Battle royale style games invade all of your friends’ brains

Fortnite, PUBG have attracted computer, console gamers



Fortnite participants want to be last standing player.

MORGAN LESTER, Evergreen columnist

Fortnite. PUBG. League of Legends. These are the games that have come to dominate the gaming landscape, rising from the fringes of indie developments to become the most recognizable pieces of the industry. With these games where they are, it begs the question: Just what are these games?

With League of Legends, we see a game of chess on steroids. It is made up of lanes, in an arena space where player-chosen characters, each with their own strengths and weaknesses, battle for control of the arena. To say that League of Legends is a real-time strategy game would be an understatement. In that arena, it is as much about how and where you attack, as it is what you choose to attack with.

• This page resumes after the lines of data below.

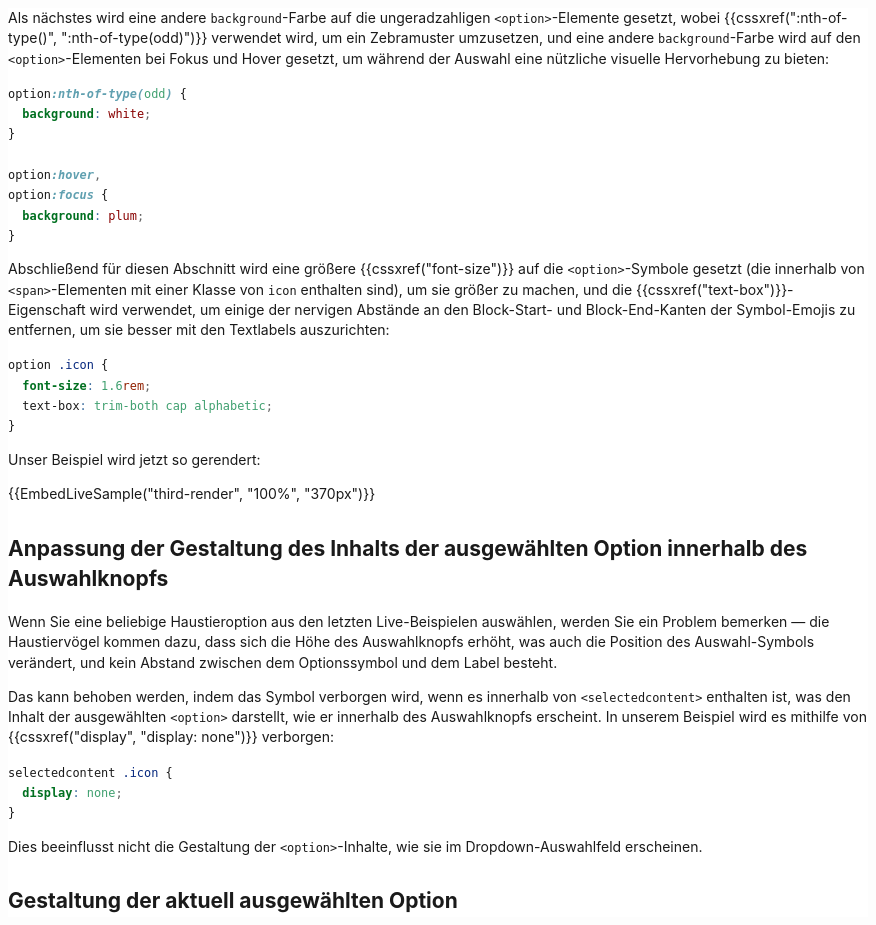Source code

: Als nächstes wird eine andere `background`-Farbe auf die ungeradzahligen `<option>`-Elemente gesetzt, wobei {{cssxref(":nth-of-type()", ":nth-of-type(odd)")}} verwendet wird, um ein Zebramuster umzusetzen, und eine andere `background`-Farbe wird auf den `<option>`-Elementen bei Fokus und Hover gesetzt, um während der Auswahl eine nützliche visuelle Hervorhebung zu bieten:

```css live-sample___third-render live-sample___fourth-render live-sample___full-render
option:nth-of-type(odd) {
  background: white;
}

option:hover,
option:focus {
  background: plum;
}
```

Abschließend für diesen Abschnitt wird eine größere {{cssxref("font-size")}} auf die `<option>`-Symbole gesetzt (die innerhalb von `<span>`-Elementen mit einer Klasse von `icon` enthalten sind), um sie größer zu machen, und die {{cssxref("text-box")}}-Eigenschaft wird verwendet, um einige der nervigen Abstände an den Block-Start- und Block-End-Kanten der Symbol-Emojis zu entfernen, um sie besser mit den Textlabels auszurichten:

```css live-sample___third-render live-sample___fourth-render live-sample___full-render
option .icon {
  font-size: 1.6rem;
  text-box: trim-both cap alphabetic;
}
```

Unser Beispiel wird jetzt so gerendert:

{{EmbedLiveSample("third-render", "100%", "370px")}}

## Anpassung der Gestaltung des Inhalts der ausgewählten Option innerhalb des Auswahlknopfs

Wenn Sie eine beliebige Haustieroption aus den letzten Live-Beispielen auswählen, werden Sie ein Problem bemerken — die Haustiervögel kommen dazu, dass sich die Höhe des Auswahlknopfs erhöht, was auch die Position des Auswahl-Symbols verändert, und kein Abstand zwischen dem Optionssymbol und dem Label besteht.

Das kann behoben werden, indem das Symbol verborgen wird, wenn es innerhalb von `<selectedcontent>` enthalten ist, was den Inhalt der ausgewählten `<option>` darstellt, wie er innerhalb des Auswahlknopfs erscheint. In unserem Beispiel wird es mithilfe von {{cssxref("display", "display: none")}} verborgen:

```css live-sample___fourth-render live-sample___full-render
selectedcontent .icon {
  display: none;
}
```

Dies beeinflusst nicht die Gestaltung der `<option>`-Inhalte, wie sie im Dropdown-Auswahlfeld erscheinen.

## Gestaltung der aktuell ausgewählten Option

Like few games before it, League of Legends requires an extraordinary amount of communication, both during and before each match. Before the match, each team establishes its composition: What characters players will use and how they will use them. With six separate categories of character designs and playstyles, and 12 such subclasses, the team needs to be balanced between offense and defense, support and forward movement.

During the game, communication gets even more complicated.

“Using voice is the most optimal way to keep a team playing as one,” said Ansel Cochran, a computer science major who is familiar with these games. “However, the game doesn’t have a [voice chat] system built in. Instead, you get chat and pings.”

While the chat is a simple text chat, the pings are where things get interesting. Pings are markers that can be left by players across the map, to provide location-based information that can be used to coordinate the team in terms of the land battle. While they are not a replacement for chat or communication, if used well, they can provide a quick supplement to voice communication.

Yet, in comparison, the other half of this two-part piece is far less complex and relies on a lot more luck.

With the Battles Royale of PUBG, or PlayerUnknown’s Battle Grounds, and Fortnite, there is a single large map, with players dropping across it. As they land, they find a variety of weapons, medical supplies and other items, and go about shooting all other players until they are the only one left standing, in what some would think is an incredibly frustrating repetition.

“It’s important for the maps to be massive or procedurally generated,” Cochran said. “It’s also imperative that games have constant updates and balance changes.”

Outside of the standard Battle Royale mode, players can rotate through other perspectives and team-based modes, and the game itself is wired to make each match different. With each game, the weapons and loot are randomized such that players never get the same thing twice, and could easily find themselves in a far better or worse position than in the last game. Altogether, though, the game can be leveled by each player’s skill, and by the rapidly shrinking border, which forces players into corners of the map.

It’s important to note the steep learning curves of the game. Both have creators that work to help players better understand the game.

“I think the best way to get into the game is through content creators,” Cochran said. “They often show you how to play, strategies, and other tactics to get on your feet.”

This is even more true of League of Legends, which dominates the E-Sports landscape. However, Cochran said to stick to tutorials and regular livestreams.

“E-Sports for League is wildly complicated … and simply overwhelming,” he said, “as the best players in the world play at a level that is unmatched to normal players.”

Nevertheless, these games were meant to be played. Anyone who wants to get involved should start playing, not only for the fun of the game, but to make new friends or reconnect with old ones. So, go and play, and have fun.